Bibit Anggrek Pemberian dari Bu Endang. Foto: Dokumen Pribadi
Ada pula Wijaya Kusuma yang anggun dan memesona, bunga yang hanya mekar di waktu tertentu. Tanaman ini saya temukan bersama Mas Guruh, sopir setia yang selalu menemani langkahku dalam setiap tugas dan perjalananku dulu. Meskipun kami berbeda latar belakang, namun persahabatan kami tumbuh seperti bunga ini, unik dan tak terduga. Setiap kali Wijaya Kusuma mekar, hanya sebentar dan hanya pada saat-saat tertentu, aku merasa terhubung dengan kehadiran Mas Guruh, mengingatkan bahwa kesetiaan sejati, walau mungkin tak selalu terlihat, tetap setia menyinari di tengah gelapnya malam.

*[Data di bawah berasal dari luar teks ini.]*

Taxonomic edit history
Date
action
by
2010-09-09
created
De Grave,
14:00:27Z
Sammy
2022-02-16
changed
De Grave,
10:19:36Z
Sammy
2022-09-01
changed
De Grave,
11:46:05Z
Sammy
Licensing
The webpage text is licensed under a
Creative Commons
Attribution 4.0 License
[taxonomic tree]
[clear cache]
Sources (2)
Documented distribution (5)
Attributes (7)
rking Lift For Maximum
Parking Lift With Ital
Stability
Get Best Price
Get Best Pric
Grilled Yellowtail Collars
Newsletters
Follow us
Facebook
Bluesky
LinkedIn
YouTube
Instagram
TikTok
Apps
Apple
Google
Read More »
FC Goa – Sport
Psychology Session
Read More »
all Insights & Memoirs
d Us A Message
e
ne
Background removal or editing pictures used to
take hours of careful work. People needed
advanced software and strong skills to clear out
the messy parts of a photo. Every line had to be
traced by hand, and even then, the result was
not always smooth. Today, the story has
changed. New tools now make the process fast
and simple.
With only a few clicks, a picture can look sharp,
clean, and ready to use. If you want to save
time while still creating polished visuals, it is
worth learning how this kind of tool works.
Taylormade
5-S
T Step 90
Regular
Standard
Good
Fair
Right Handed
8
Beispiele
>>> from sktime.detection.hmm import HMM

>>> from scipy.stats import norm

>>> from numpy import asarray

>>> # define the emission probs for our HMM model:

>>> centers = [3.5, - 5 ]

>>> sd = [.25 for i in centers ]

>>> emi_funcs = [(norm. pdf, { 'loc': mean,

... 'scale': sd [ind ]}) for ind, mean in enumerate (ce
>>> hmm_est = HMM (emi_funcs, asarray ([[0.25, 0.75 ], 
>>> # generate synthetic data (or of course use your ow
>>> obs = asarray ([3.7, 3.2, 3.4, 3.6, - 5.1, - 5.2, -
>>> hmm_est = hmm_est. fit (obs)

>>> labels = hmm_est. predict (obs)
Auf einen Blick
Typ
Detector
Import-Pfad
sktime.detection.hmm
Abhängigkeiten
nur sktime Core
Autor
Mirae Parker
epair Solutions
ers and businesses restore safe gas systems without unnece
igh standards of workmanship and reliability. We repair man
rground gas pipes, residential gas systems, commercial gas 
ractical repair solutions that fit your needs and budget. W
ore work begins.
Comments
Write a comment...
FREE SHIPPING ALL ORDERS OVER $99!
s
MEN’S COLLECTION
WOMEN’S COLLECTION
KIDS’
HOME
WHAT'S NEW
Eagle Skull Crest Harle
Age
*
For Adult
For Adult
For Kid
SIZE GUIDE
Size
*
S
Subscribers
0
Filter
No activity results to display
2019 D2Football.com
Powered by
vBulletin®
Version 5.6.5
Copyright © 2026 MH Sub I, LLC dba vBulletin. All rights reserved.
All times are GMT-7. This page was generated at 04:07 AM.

Keladi-Keladian Pemberian dari Puang Baji. Foto: Dokumen Pribadi
Di bawah terik matahari yang melengkung tinggi di langit, tabebuya dari Pak Harwasono berbunga putih mekar seperti persaudaraan kami yang ceria dan menghangatkan. Di dekatnya, keladi-keladi yang berdaun lebar berwarna-warni, hadiah dari saudaraku Puang Baji, seperti menggenggam pesan-pesan persaudaraan yang tak pernah pudar. Setiap keladi ini, dengan ragam coraknya, seperti berbisik bahwa ikatan darah tak pernah lekang oleh waktu, bahwa meski ditiup angin atau diterpa badai, akar kasih sayang itu akan tetap kuat, tertanam dalam-dalam.
Semua Pemberian dari Orang-Orang Terdekat. Foto: Dokumen Pribadi
Kemudian, ada tanaman bougenvile yang bertumbuh cemerlang di antara bunga-bunga lainnya. Dulu, tanaman ini diberikan kepadaku saat aku menjabat di LPMP Sulawesi Barat, tempat yang mengenalkanku pada orang-orang baik dan tulus yang meninggalkan jejak di hati. Dengan bunganya yang meriah, bougenvile ini berbicara tentang kenangan, perjuangan, dan dedikasi pada negeri. Ketika bunganya berguguran, ia seperti menuturkan bahwa segala pengabdian takkan pernah sia-sia, bahwa jejak langkah kita akan tetap diingat meski raga telah pergi.
Wijaya Kusuma Kenangan dengan Mas Guruh. Foto: Dokumen Pribadi
Tak hanya bunga, pepohonan pun tumbuh subur di halaman kecilku. Pohon mangga arumanis, hadiah dari mertua, bertumbuh dengan dedaunannya yang rindang. Pohon ini, dengan buahnya yang manis, mengingatkanku pada kehangatan keluarga, pada doa-doa yang terucap demi kesehatan dan kebahagiaan. Ada pula pohon matoa dari Ibu Sien Kastanja, seorang sahabat yang berbeda keyakinan denganku mempersembahkan keindahan tropis ini sebagai simbol ikatan yang kuat. Ketika buahnya matang, harum khasnya memenuhi udara, menyampaikan pesan bahwa setiap kebaikan akan kembali berbuah manis.
Gelombang Cinta Pemberian dari Om AzisFoto: Dokumen Pribadi
Dan hari ini, koleksi tanamanku bertambah satu lagi, bunga anggrek langka Papua dari Bu Endang, sahabat yang kujumpai pada ketika menghadiri Kopdar 3 RVL di Malang. Bunga ini hadir dalam kehidupanku sebagai saksi bahwa waktu dan jarak mungkin mengubah banyak hal, tetapi persahabatan sejati akan tetap hidup.
Meski masih muda, namun saya yakin kelak nanti bunganya memancarkan harapan akan kebersamaan yang akan terus bersemi. Aku akan merawatnya dengan penuh kesabaran, menunggu hingga ia beradaptasi dan mulai tumbuh di lingkungan barunya. Seiring dengan pertumbuhannya, bunga ini mengajarkanku bahwa dalam usia yang semakin menua, persahabatan yang tulus akan abadi, seperti tanaman yang terus mengakar dan mekar sepanjang musim.
Kini, halaman kecilku ini telah menjadi taman persahabatan, setiap bunga dan pohon di sini bukan hanya sekadar tanaman hias, tetapi bukti keindahan jiwa-jiwa yang pernah singgah dalam hidupku. Mereka tumbuh dengan membawa kehangatan, cerita, dan doa, menghiasi hari-hariku dengan cinta yang tak pernah layu. Setiap kali kusirami mereka, aku seperti menyiram kenangan, menjaga persahabatan, dan merawat kasih sayang yang tak ternilai.